Comparado com os Estados Unidos e a China, Portugal está atrasado porque “não há um número suficiente de investidores privados para acudir a tantos fundos e tantas oportunidades”. Assim, “há mais oportunidades para investir em tecnologia na Europa do que propriamente investidores presentes em fundos que invistam em tecnologia”. Este atraso face às maiores economia do mundo deve-se a um “problema de estrutura da economia”, explicou, mas que não deve deixar de ser ultrapassado quando há “talento tecnológico e pessoas de qualidade”.
"A vasta maioria das pessoas e das instituições com quem falamos e que não quis investir, disseram que não faziam venture capital e que esta classe de ativos não lhes interessava. Ou então diziam que não investiam no sul da Europa.”
Na hora de procurar investidores interessados em injetar dinheiro no maior fundo privado e independente português, a Indico Partners viu várias portas serem fechadas. “A maioria das pessoas e das instituições com quem falámos, e que não quiseram investir, disseram que não faziam venture capital e que esta classe de ativos não lhes interessava. Ou então diziam que não investiam no sul da Europa”. Estas eram as respostas de 80% dos investidores institucionais. Mas os interessados apareceram. Perceberam que havia “uma diferenciação muito específica num país e que havia um fundo, ou uma equipa, que realmente tinha uma especialidade e um acesso ao mercado especial”.

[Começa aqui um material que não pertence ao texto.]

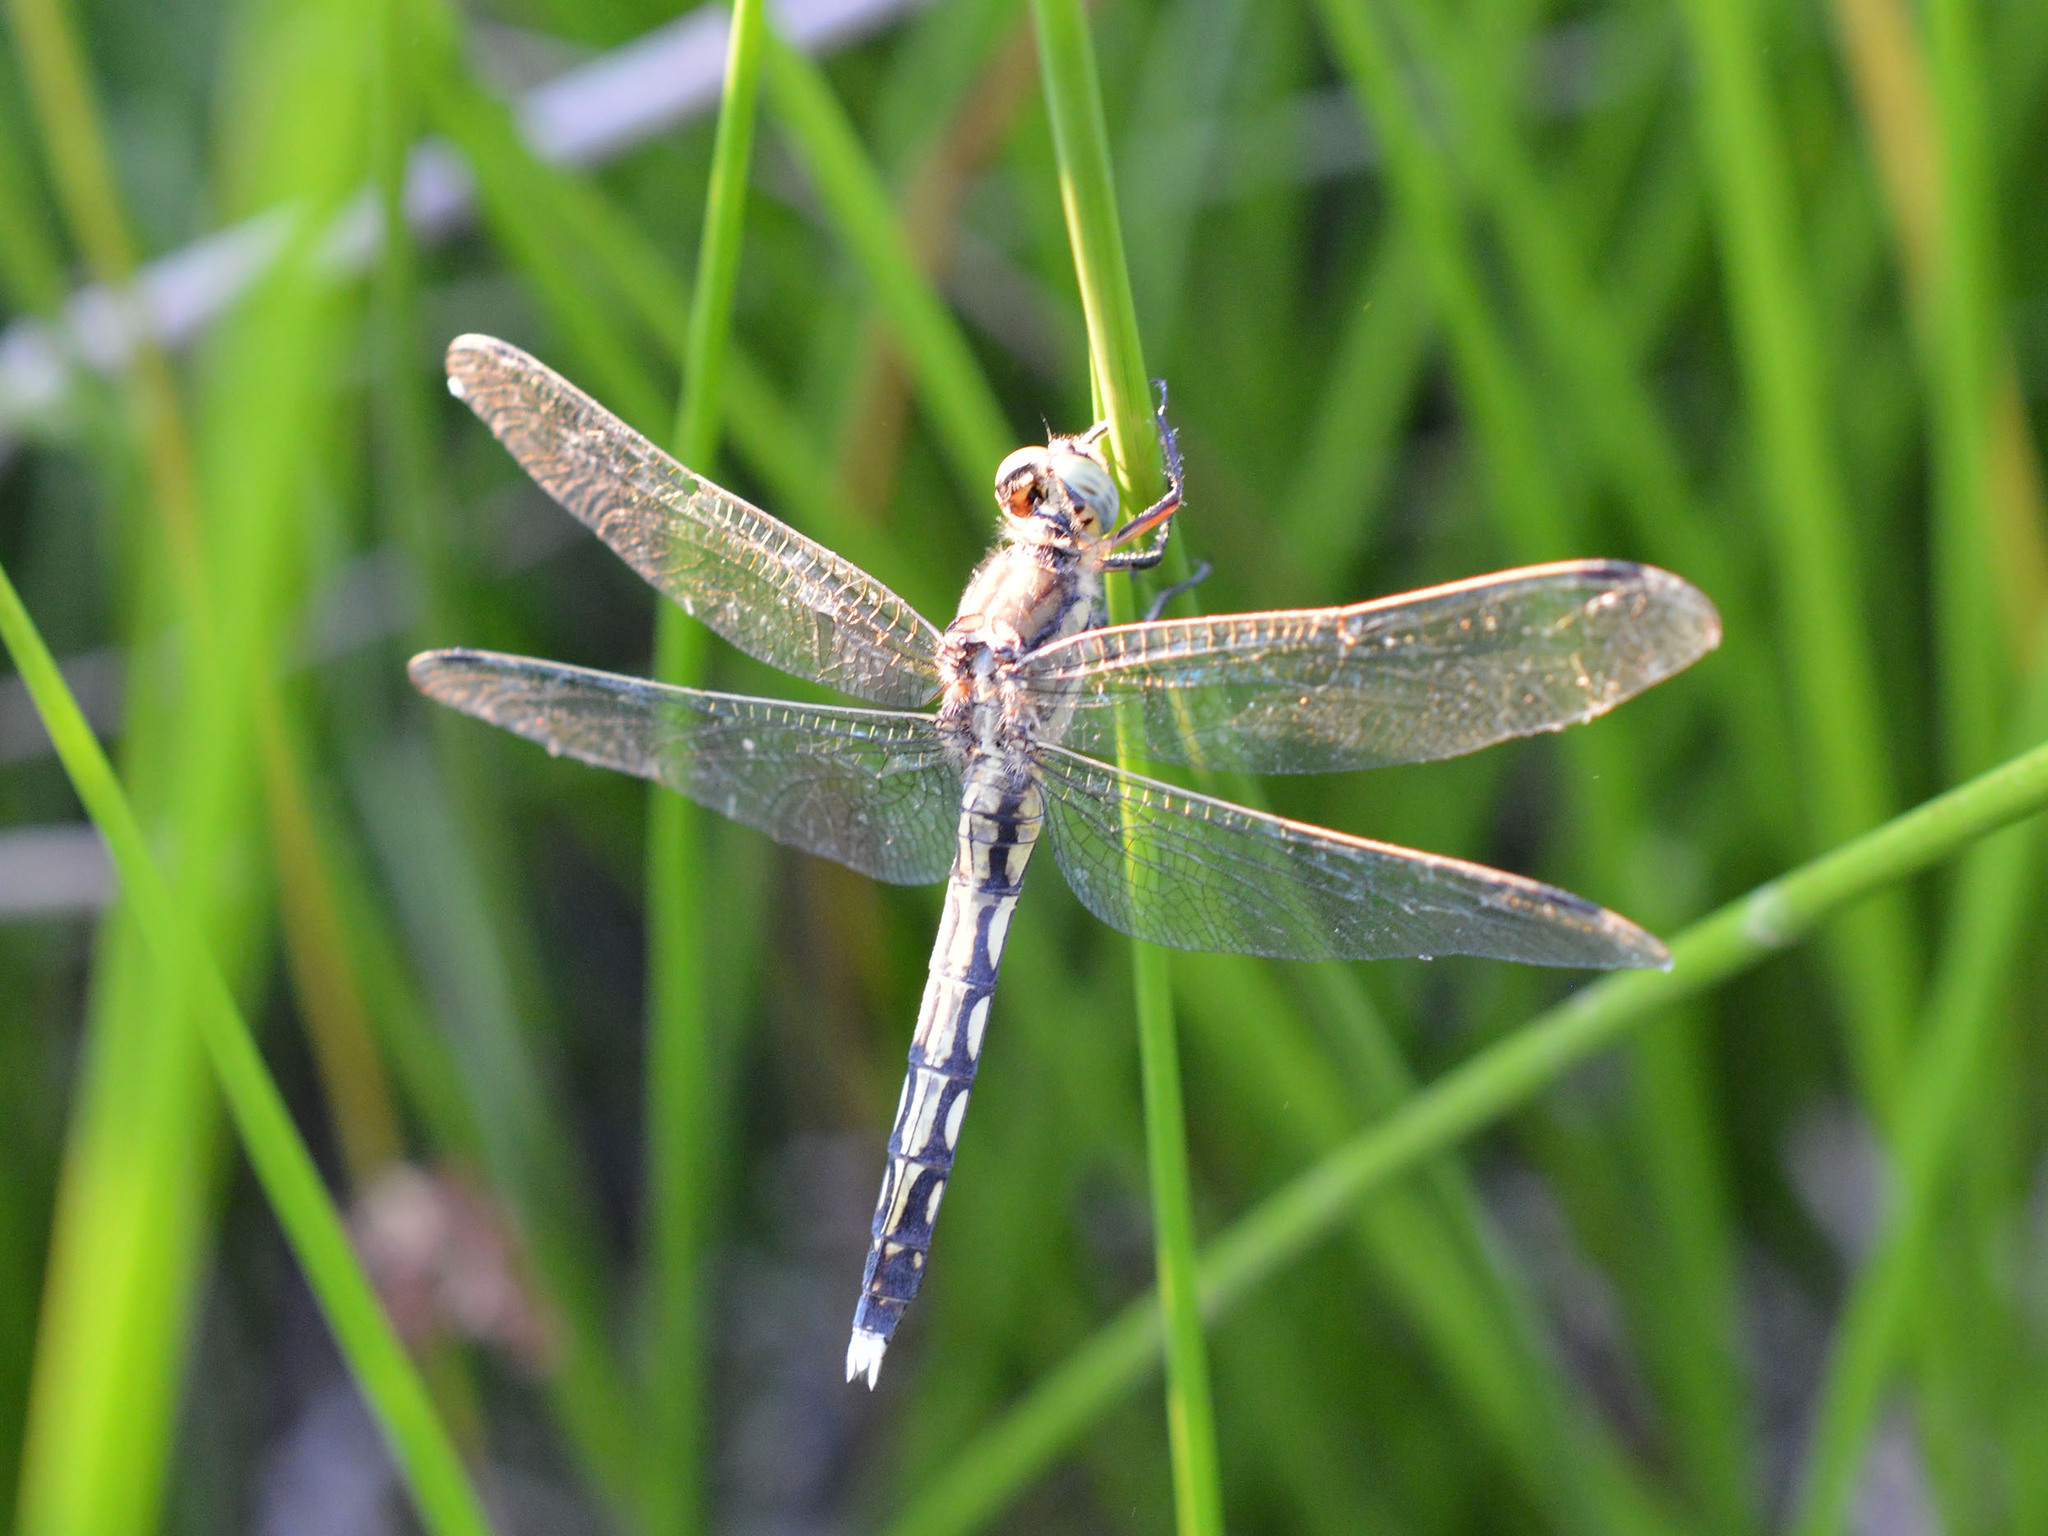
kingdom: Animalia
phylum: Arthropoda
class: Insecta
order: Odonata
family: Libellulidae
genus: Orthetrum
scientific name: Orthetrum albistylum
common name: White-tailed skimmer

“A credibilidade de Portugal foi um fator importante… negativamente”, disse, explicando que o país é visto como o sul da Europa, ou seja, não aparece no radar. Nem mesmo com o Web Summit? “Os investidores institucionais não querem saber do Web Summit”, respondeu. Embora admita que é um “evento muito importante” para o país, reconhece que “as pessoas olham para números, rentabilidades…”. E a verdade é só uma: “Portugal não está na mira dos investidores institucionais para a área de venture capital“. Contudo, Stephen revelou que houve um “teste para ver se havia apetência para existir um fundo institucional privado profissional em Portugal” e que a Indico Partners passou.
Há “mercado suficiente para um fundo”
Atualmente, apenas parte dos 46 milhões de euros do fundo está alocado. O Indico está a apoiar quatro startups. Para encontrar as melhores startups, ou melhor, um unicórnio, Stephan explica que “há um padrão e o padrão é que o produto tem de ser altamente diferenciado logo ao início, o mercado tem de ser gigante e tem de ter uma equipa muito especial”. Pelo menos o teste foi feito com sucesso, teste esse realizado pelo Fundo Europeu de Investimento (FEI) — um dos investidores –, que, nas palavras de Stephen, é “talvez o maior investidor institucional à escala mundial em capital venture”. Na hora desse tal “teste”, uma das principais provas que a sociedade de capital de risco teve de passar foi “demonstrar que existia mercado suficiente em Portugal”.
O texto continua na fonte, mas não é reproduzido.